About this task:
Turn the records, from their start through the line that contains "What is the sum" (inclusive), into a Markdown table with the columns Row and Line, giving each non-blank line its own numbered row. Leave the pictures out of the table.

----

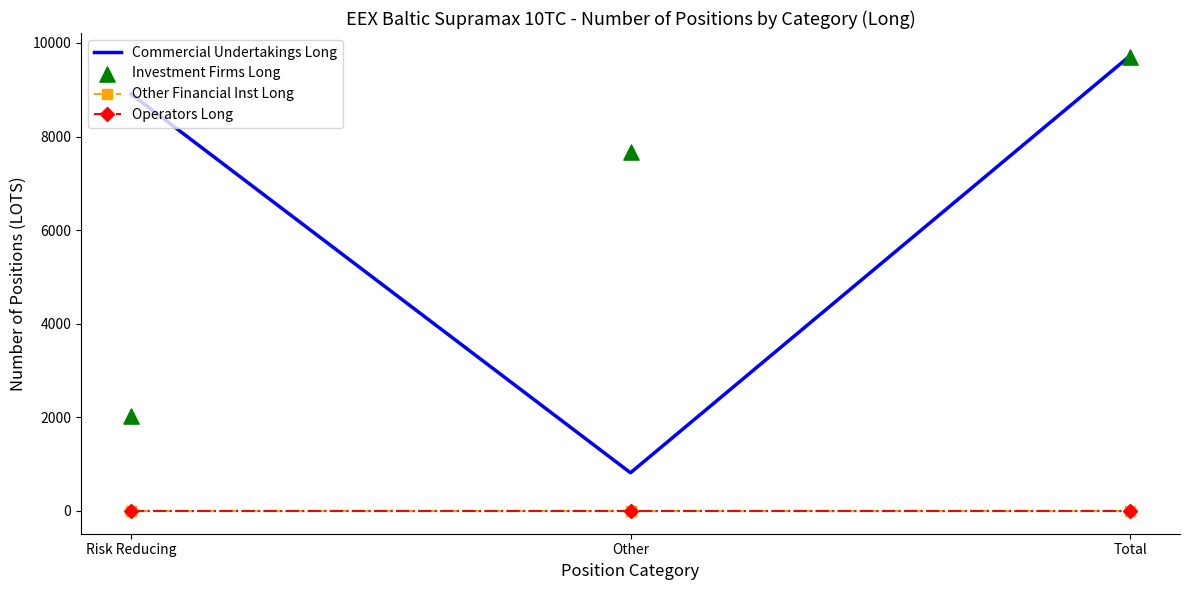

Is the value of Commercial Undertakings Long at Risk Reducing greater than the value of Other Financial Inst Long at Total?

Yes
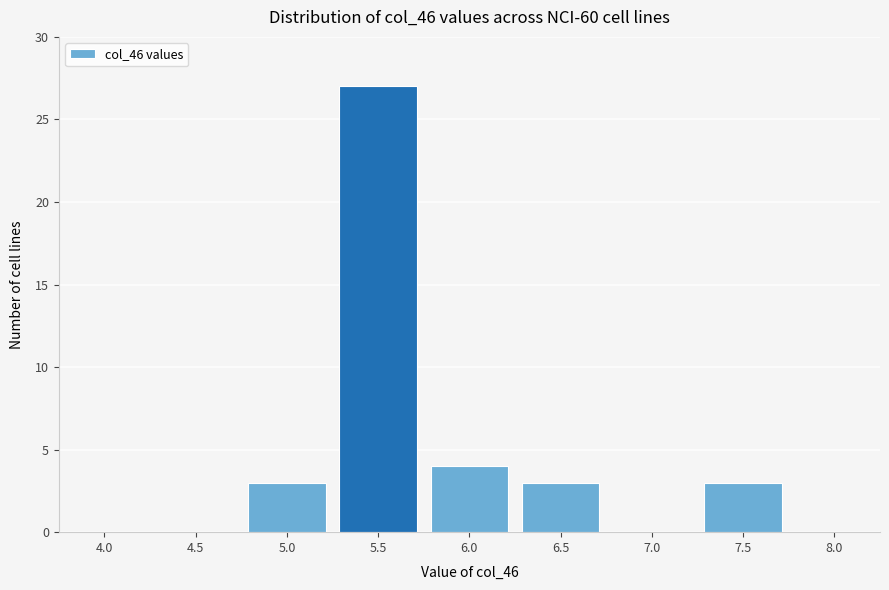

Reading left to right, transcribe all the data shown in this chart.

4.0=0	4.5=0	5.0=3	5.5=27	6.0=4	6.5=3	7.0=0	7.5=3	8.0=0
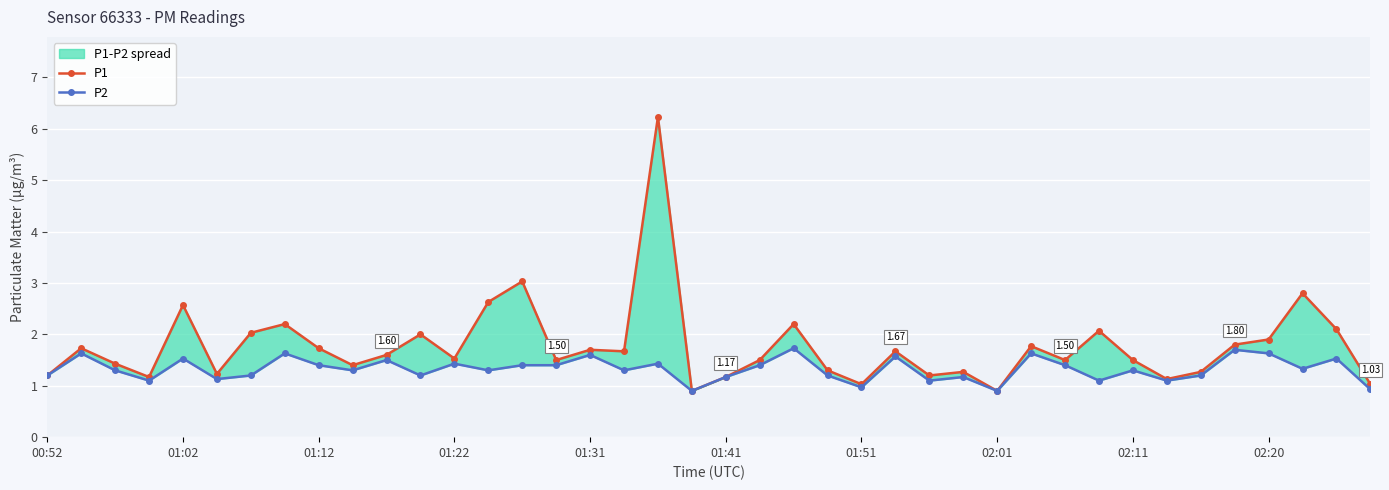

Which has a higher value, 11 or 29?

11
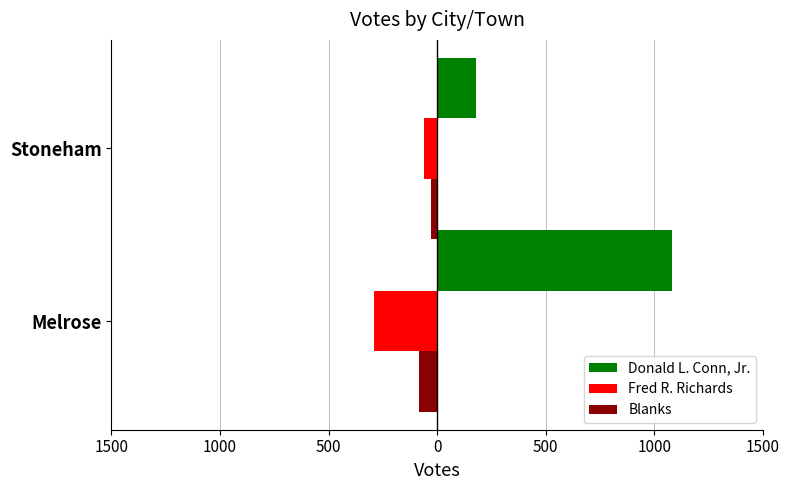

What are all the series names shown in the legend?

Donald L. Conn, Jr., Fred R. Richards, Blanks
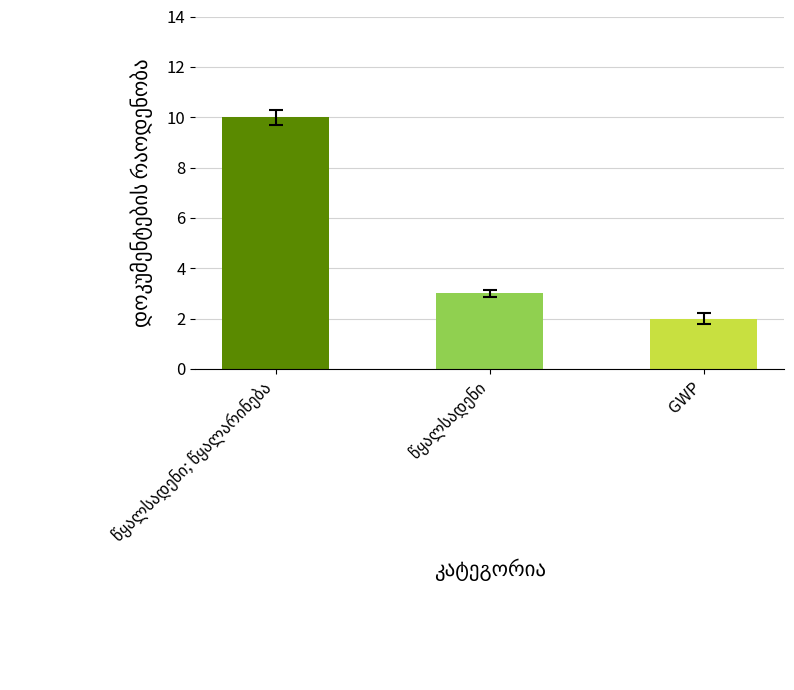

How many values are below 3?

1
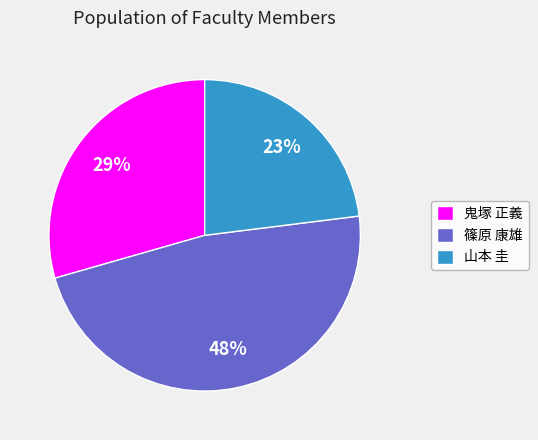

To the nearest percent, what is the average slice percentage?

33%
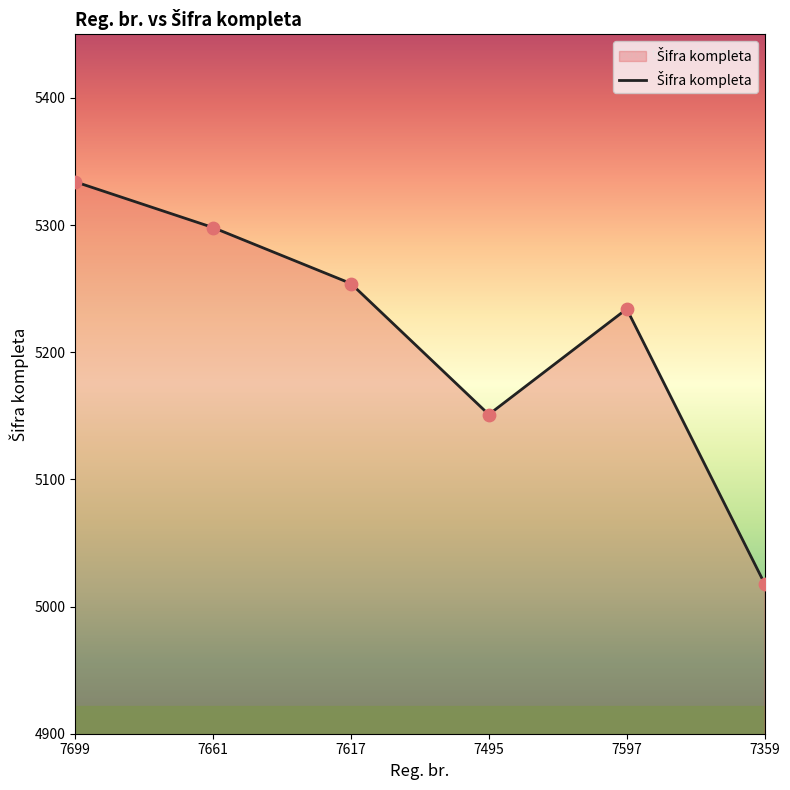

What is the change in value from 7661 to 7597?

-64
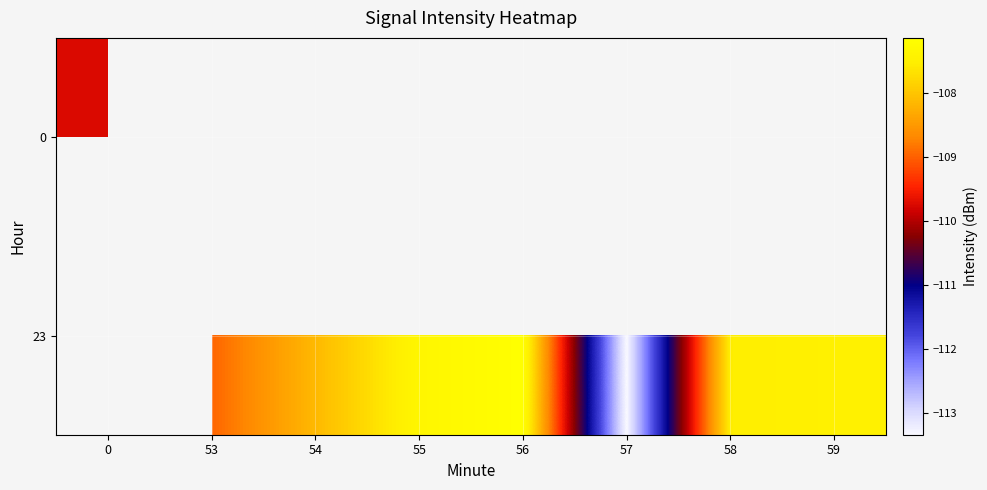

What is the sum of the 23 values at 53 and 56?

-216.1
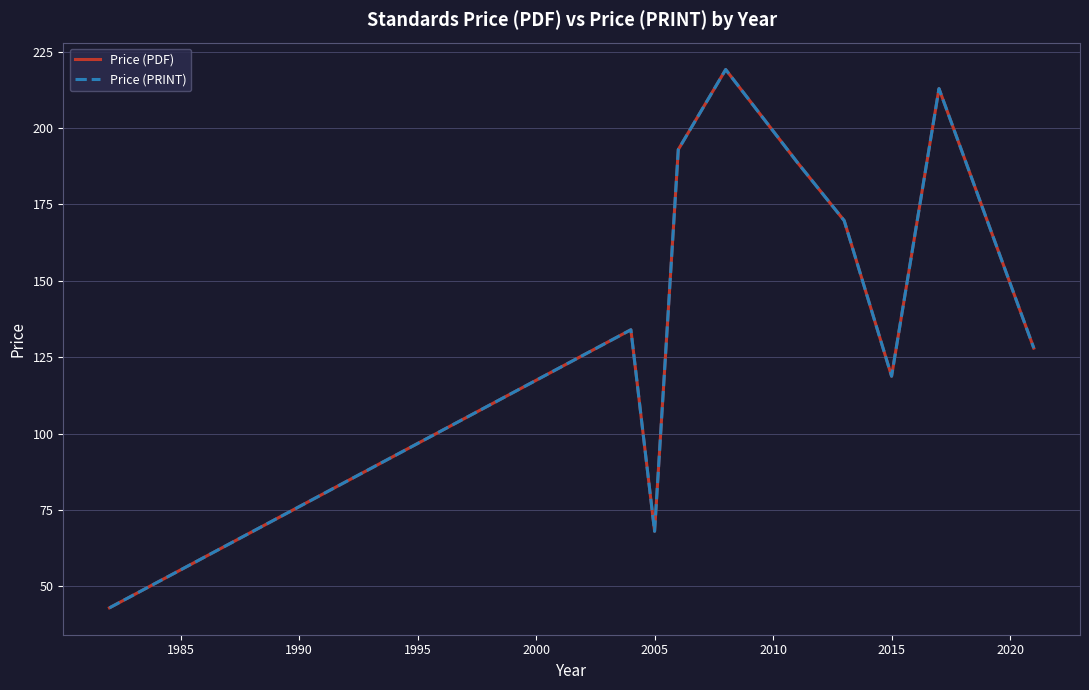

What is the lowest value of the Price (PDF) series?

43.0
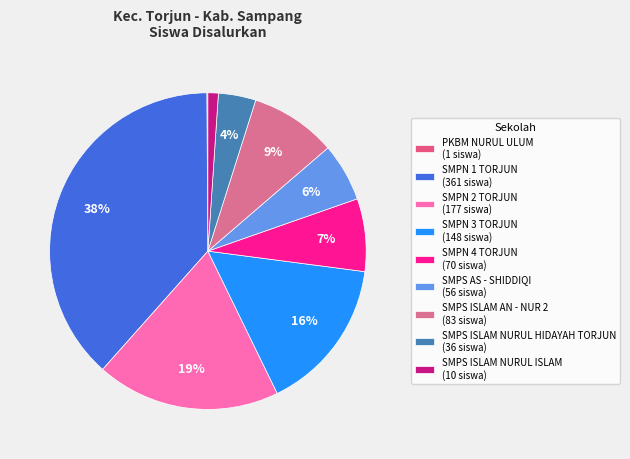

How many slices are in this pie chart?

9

----

Written reply:
| Row | Line |
|---|---|
| 1 | Is the value of Commercial Undertakings Long at Risk Reducing greater than the value of Other Financial Inst Long at Total? |
| 2 | Yes |
| 3 | Reading left to right, transcribe all the data shown in this chart. |
| 4 | 4.0=0	4.5=0	5.0=3	5.5=27	6.0=4	6.5=3	7.0=0	7.5=3	8.0=0 |
| 5 | Which has a higher value, 11 or 29? |
| 6 | 11 |
| 7 | What are all the series names shown in the legend? |
| 8 | Donald L. Conn, Jr., Fred R. Richards, Blanks |
| 9 | How many values are below 3? |
| 10 | 1 |
| 11 | To the nearest percent, what is the average slice percentage? |
| 12 | 33% |
| 13 | What is the change in value from 7661 to 7597? |
| 14 | -64 |
| 15 | What is the sum of the 23 values at 53 and 56? |